··· DATA RECORDS ···

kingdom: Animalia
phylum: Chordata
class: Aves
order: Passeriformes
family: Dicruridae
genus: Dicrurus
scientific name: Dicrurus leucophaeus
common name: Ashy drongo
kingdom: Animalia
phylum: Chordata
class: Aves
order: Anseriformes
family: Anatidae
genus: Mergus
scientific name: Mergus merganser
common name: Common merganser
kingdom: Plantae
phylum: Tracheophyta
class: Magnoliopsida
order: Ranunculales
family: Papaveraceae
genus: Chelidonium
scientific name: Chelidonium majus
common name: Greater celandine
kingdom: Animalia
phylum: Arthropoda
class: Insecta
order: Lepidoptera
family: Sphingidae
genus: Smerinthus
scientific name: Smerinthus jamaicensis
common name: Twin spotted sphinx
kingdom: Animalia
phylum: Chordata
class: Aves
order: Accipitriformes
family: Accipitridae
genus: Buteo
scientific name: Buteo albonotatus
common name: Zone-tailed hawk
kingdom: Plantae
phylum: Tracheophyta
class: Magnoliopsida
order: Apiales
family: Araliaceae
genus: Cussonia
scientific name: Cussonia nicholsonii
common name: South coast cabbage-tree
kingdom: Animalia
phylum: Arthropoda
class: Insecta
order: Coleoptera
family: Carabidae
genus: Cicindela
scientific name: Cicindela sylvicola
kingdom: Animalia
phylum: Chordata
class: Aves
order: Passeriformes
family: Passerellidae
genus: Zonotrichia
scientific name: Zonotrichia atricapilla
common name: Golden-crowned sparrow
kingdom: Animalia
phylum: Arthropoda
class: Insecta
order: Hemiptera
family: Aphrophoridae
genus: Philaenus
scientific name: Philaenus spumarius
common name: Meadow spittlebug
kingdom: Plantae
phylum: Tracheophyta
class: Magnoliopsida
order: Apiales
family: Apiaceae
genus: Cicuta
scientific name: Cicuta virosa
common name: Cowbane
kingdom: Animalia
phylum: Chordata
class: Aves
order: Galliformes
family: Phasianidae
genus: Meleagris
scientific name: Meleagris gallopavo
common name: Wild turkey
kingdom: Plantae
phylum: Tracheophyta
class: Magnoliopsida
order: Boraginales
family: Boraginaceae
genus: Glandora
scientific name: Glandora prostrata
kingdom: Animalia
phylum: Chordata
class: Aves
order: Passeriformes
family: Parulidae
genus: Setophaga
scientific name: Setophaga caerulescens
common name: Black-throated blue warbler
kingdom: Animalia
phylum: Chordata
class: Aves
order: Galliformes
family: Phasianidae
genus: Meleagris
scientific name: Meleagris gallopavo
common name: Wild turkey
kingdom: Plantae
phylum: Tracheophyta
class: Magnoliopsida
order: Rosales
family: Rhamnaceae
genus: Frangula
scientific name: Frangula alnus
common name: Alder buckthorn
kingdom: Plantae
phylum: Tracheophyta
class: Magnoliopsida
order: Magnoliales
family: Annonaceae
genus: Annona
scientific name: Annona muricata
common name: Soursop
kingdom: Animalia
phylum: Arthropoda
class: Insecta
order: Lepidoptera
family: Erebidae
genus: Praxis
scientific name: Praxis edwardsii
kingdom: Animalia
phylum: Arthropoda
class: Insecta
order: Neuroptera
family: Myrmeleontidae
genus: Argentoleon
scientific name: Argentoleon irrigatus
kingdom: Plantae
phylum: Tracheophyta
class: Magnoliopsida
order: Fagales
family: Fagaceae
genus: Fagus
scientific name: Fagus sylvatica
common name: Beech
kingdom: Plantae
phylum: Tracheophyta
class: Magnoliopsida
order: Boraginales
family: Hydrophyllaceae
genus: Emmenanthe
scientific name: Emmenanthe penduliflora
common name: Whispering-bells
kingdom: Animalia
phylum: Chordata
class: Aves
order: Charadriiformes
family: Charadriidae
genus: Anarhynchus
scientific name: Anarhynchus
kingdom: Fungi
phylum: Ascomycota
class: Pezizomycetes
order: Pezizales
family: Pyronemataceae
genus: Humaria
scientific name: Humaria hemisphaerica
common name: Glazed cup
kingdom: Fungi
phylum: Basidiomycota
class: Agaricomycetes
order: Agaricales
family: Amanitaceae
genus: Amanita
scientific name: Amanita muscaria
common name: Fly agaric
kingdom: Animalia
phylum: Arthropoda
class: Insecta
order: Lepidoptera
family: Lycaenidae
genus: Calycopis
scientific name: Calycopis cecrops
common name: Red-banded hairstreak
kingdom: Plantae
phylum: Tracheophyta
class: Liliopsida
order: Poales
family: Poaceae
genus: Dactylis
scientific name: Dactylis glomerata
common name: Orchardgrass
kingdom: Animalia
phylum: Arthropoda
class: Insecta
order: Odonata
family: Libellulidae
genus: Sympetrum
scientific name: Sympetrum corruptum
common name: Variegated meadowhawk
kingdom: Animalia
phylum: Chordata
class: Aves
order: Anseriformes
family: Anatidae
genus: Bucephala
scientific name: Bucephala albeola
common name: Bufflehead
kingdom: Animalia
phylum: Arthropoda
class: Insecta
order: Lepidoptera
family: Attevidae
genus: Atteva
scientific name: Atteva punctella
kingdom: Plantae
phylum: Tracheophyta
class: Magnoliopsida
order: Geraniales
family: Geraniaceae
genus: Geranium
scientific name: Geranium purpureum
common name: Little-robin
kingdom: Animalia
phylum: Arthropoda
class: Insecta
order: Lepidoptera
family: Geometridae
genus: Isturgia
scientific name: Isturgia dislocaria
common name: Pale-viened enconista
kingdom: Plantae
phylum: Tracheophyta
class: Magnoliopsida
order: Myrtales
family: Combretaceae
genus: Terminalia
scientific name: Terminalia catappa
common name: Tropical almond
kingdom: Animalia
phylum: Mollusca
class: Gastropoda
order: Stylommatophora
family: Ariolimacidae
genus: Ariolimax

···

TASK BRIEF: Put each line of the rows above into a Markdown table with the columns Line No. and Text, numbering the lines in order and omitting any blank lines.

OUTPUT OF THE TASK:
| Line No. | Text |
|---|---|
| 1 | kingdom: Animalia |
| 2 | phylum: Chordata |
| 3 | class: Aves |
| 4 | order: Passeriformes |
| 5 | family: Dicruridae |
| 6 | genus: Dicrurus |
| 7 | scientific name: Dicrurus leucophaeus |
| 8 | common name: Ashy drongo |
| 9 | kingdom: Animalia |
| 10 | phylum: Chordata |
| 11 | class: Aves |
| 12 | order: Anseriformes |
| 13 | family: Anatidae |
| 14 | genus: Mergus |
| 15 | scientific name: Mergus merganser |
| 16 | common name: Common merganser |
| 17 | kingdom: Plantae |
| 18 | phylum: Tracheophyta |
| 19 | class: Magnoliopsida |
| 20 | order: Ranunculales |
| 21 | family: Papaveraceae |
| 22 | genus: Chelidonium |
| 23 | scientific name: Chelidonium majus |
| 24 | common name: Greater celandine |
| 25 | kingdom: Animalia |
| 26 | phylum: Arthropoda |
| 27 | class: Insecta |
| 28 | order: Lepidoptera |
| 29 | family: Sphingidae |
| 30 | genus: Smerinthus |
| 31 | scientific name: Smerinthus jamaicensis |
| 32 | common name: Twin spotted sphinx |
| 33 | kingdom: Animalia |
| 34 | phylum: Chordata |
| 35 | class: Aves |
| 36 | order: Accipitriformes |
| 37 | family: Accipitridae |
| 38 | genus: Buteo |
| 39 | scientific name: Buteo albonotatus |
| 40 | common name: Zone-tailed hawk |
| 41 | kingdom: Plantae |
| 42 | phylum: Tracheophyta |
| 43 | class: Magnoliopsida |
| 44 | order: Apiales |
| 45 | family: Araliaceae |
| 46 | genus: Cussonia |
| 47 | scientific name: Cussonia nicholsonii |
| 48 | common name: South coast cabbage-tree |
| 49 | kingdom: Animalia |
| 50 | phylum: Arthropoda |
| 51 | class: Insecta |
| 52 | order: Coleoptera |
| 53 | family: Carabidae |
| 54 | genus: Cicindela |
| 55 | scientific name: Cicindela sylvicola |
| 56 | kingdom: Animalia |
| 57 | phylum: Chordata |
| 58 | class: Aves |
| 59 | order: Passeriformes |
| 60 | family: Passerellidae |
| 61 | genus: Zonotrichia |
| 62 | scientific name: Zonotrichia atricapilla |
| 63 | common name: Golden-crowned sparrow |
| 64 | kingdom: Animalia |
| 65 | phylum: Arthropoda |
| 66 | class: Insecta |
| 67 | order: Hemiptera |
| 68 | family: Aphrophoridae |
| 69 | genus: Philaenus |
| 70 | scientific name: Philaenus spumarius |
| 71 | common name: Meadow spittlebug |
| 72 | kingdom: Plantae |
| 73 | phylum: Tracheophyta |
| 74 | class: Magnoliopsida |
| 75 | order: Apiales |
| 76 | family: Apiaceae |
| 77 | genus: Cicuta |
| 78 | scientific name: Cicuta virosa |
| 79 | common name: Cowbane |
| 80 | kingdom: Animalia |
| 81 | phylum: Chordata |
| 82 | class: Aves |
| 83 | order: Galliformes |
| 84 | family: Phasianidae |
| 85 | genus: Meleagris |
| 86 | scientific name: Meleagris gallopavo |
| 87 | common name: Wild turkey |
| 88 | kingdom: Plantae |
| 89 | phylum: Tracheophyta |
| 90 | class: Magnoliopsida |
| 91 | order: Boraginales |
| 92 | family: Boraginaceae |
| 93 | genus: Glandora |
| 94 | scientific name: Glandora prostrata |
| 95 | kingdom: Animalia |
| 96 | phylum: Chordata |
| 97 | class: Aves |
| 98 | order: Passeriformes |
| 99 | family: Parulidae |
| 100 | genus: Setophaga |
| 101 | scientific name: Setophaga caerulescens |
| 102 | common name: Black-throated blue warbler |
| 103 | kingdom: Animalia |
| 104 | phylum: Chordata |
| 105 | class: Aves |
| 106 | order: Galliformes |
| 107 | family: Phasianidae |
| 108 | genus: Meleagris |
| 109 | scientific name: Meleagris gallopavo |
| 110 | common name: Wild turkey |
| 111 | kingdom: Plantae |
| 112 | phylum: Tracheophyta |
| 113 | class: Magnoliopsida |
| 114 | order: Rosales |
| 115 | family: Rhamnaceae |
| 116 | genus: Frangula |
| 117 | scientific name: Frangula alnus |
| 118 | common name: Alder buckthorn |
| 119 | kingdom: Plantae |
| 120 | phylum: Tracheophyta |
| 121 | class: Magnoliopsida |
| 122 | order: Magnoliales |
| 123 | family: Annonaceae |
| 124 | genus: Annona |
| 125 | scientific name: Annona muricata |
| 126 | common name: Soursop |
| 127 | kingdom: Animalia |
| 128 | phylum: Arthropoda |
| 129 | class: Insecta |
| 130 | order: Lepidoptera |
| 131 | family: Erebidae |
| 132 | genus: Praxis |
| 133 | scientific name: Praxis edwardsii |
| 134 | kingdom: Animalia |
| 135 | phylum: Arthropoda |
| 136 | class: Insecta |
| 137 | order: Neuroptera |
| 138 | family: Myrmeleontidae |
| 139 | genus: Argentoleon |
| 140 | scientific name: Argentoleon irrigatus |
| 141 | kingdom: Plantae |
| 142 | phylum: Tracheophyta |
| 143 | class: Magnoliopsida |
| 144 | order: Fagales |
| 145 | family: Fagaceae |
| 146 | genus: Fagus |
| 147 | scientific name: Fagus sylvatica |
| 148 | common name: Beech |
| 149 | kingdom: Plantae |
| 150 | phylum: Tracheophyta |
| 151 | class: Magnoliopsida |
| 152 | order: Boraginales |
| 153 | family: Hydrophyllaceae |
| 154 | genus: Emmenanthe |
| 155 | scientific name: Emmenanthe penduliflora |
| 156 | common name: Whispering-bells |
| 157 | kingdom: Animalia |
| 158 | phylum: Chordata |
| 159 | class: Aves |
| 160 | order: Charadriiformes |
| 161 | family: Charadriidae |
| 162 | genus: Anarhynchus |
| 163 | scientific name: Anarhynchus |
| 164 | kingdom: Fungi |
| 165 | phylum: Ascomycota |
| 166 | class: Pezizomycetes |
| 167 | order: Pezizales |
| 168 | family: Pyronemataceae |
| 169 | genus: Humaria |
| 170 | scientific name: Humaria hemisphaerica |
| 171 | common name: Glazed cup |
| 172 | kingdom: Fungi |
| 173 | phylum: Basidiomycota |
| 174 | class: Agaricomycetes |
| 175 | order: Agaricales |
| 176 | family: Amanitaceae |
| 177 | genus: Amanita |
| 178 | scientific name: Amanita muscaria |
| 179 | common name: Fly agaric |
| 180 | kingdom: Animalia |
| 181 | phylum: Arthropoda |
| 182 | class: Insecta |
| 183 | order: Lepidoptera |
| 184 | family: Lycaenidae |
| 185 | genus: Calycopis |
| 186 | scientific name: Calycopis cecrops |
| 187 | common name: Red-banded hairstreak |
| 188 | kingdom: Plantae |
| 189 | phylum: Tracheophyta |
| 190 | class: Liliopsida |
| 191 | order: Poales |
| 192 | family: Poaceae |
| 193 | genus: Dactylis |
| 194 | scientific name: Dactylis glomerata |
| 195 | common name: Orchardgrass |
| 196 | kingdom: Animalia |
| 197 | phylum: Arthropoda |
| 198 | class: Insecta |
| 199 | order: Odonata |
| 200 | family: Libellulidae |
| 201 | genus: Sympetrum |
| 202 | scientific name: Sympetrum corruptum |
| 203 | common name: Variegated meadowhawk |
| 204 | kingdom: Animalia |
| 205 | phylum: Chordata |
| 206 | class: Aves |
| 207 | order: Anseriformes |
| 208 | family: Anatidae |
| 209 | genus: Bucephala |
| 210 | scientific name: Bucephala albeola |
| 211 | common name: Bufflehead |
| 212 | kingdom: Animalia |
| 213 | phylum: Arthropoda |
| 214 | class: Insecta |
| 215 | order: Lepidoptera |
| 216 | family: Attevidae |
| 217 | genus: Atteva |
| 218 | scientific name: Atteva punctella |
| 219 | kingdom: Plantae |
| 220 | phylum: Tracheophyta |
| 221 | class: Magnoliopsida |
| 222 | order: Geraniales |
| 223 | family: Geraniaceae |
| 224 | genus: Geranium |
| 225 | scientific name: Geranium purpureum |
| 226 | common name: Little-robin |
| 227 | kingdom: Animalia |
| 228 | phylum: Arthropoda |
| 229 | class: Insecta |
| 230 | order: Lepidoptera |
| 231 | family: Geometridae |
| 232 | genus: Isturgia |
| 233 | scientific name: Isturgia dislocaria |
| 234 | common name: Pale-viened enconista |
| 235 | kingdom: Plantae |
| 236 | phylum: Tracheophyta |
| 237 | class: Magnoliopsida |
| 238 | order: Myrtales |
| 239 | family: Combretaceae |
| 240 | genus: Terminalia |
| 241 | scientific name: Terminalia catappa |
| 242 | common name: Tropical almond |
| 243 | kingdom: Animalia |
| 244 | phylum: Mollusca |
| 245 | class: Gastropoda |
| 246 | order: Stylommatophora |
| 247 | family: Ariolimacidae |
| 248 | genus: Ariolimax |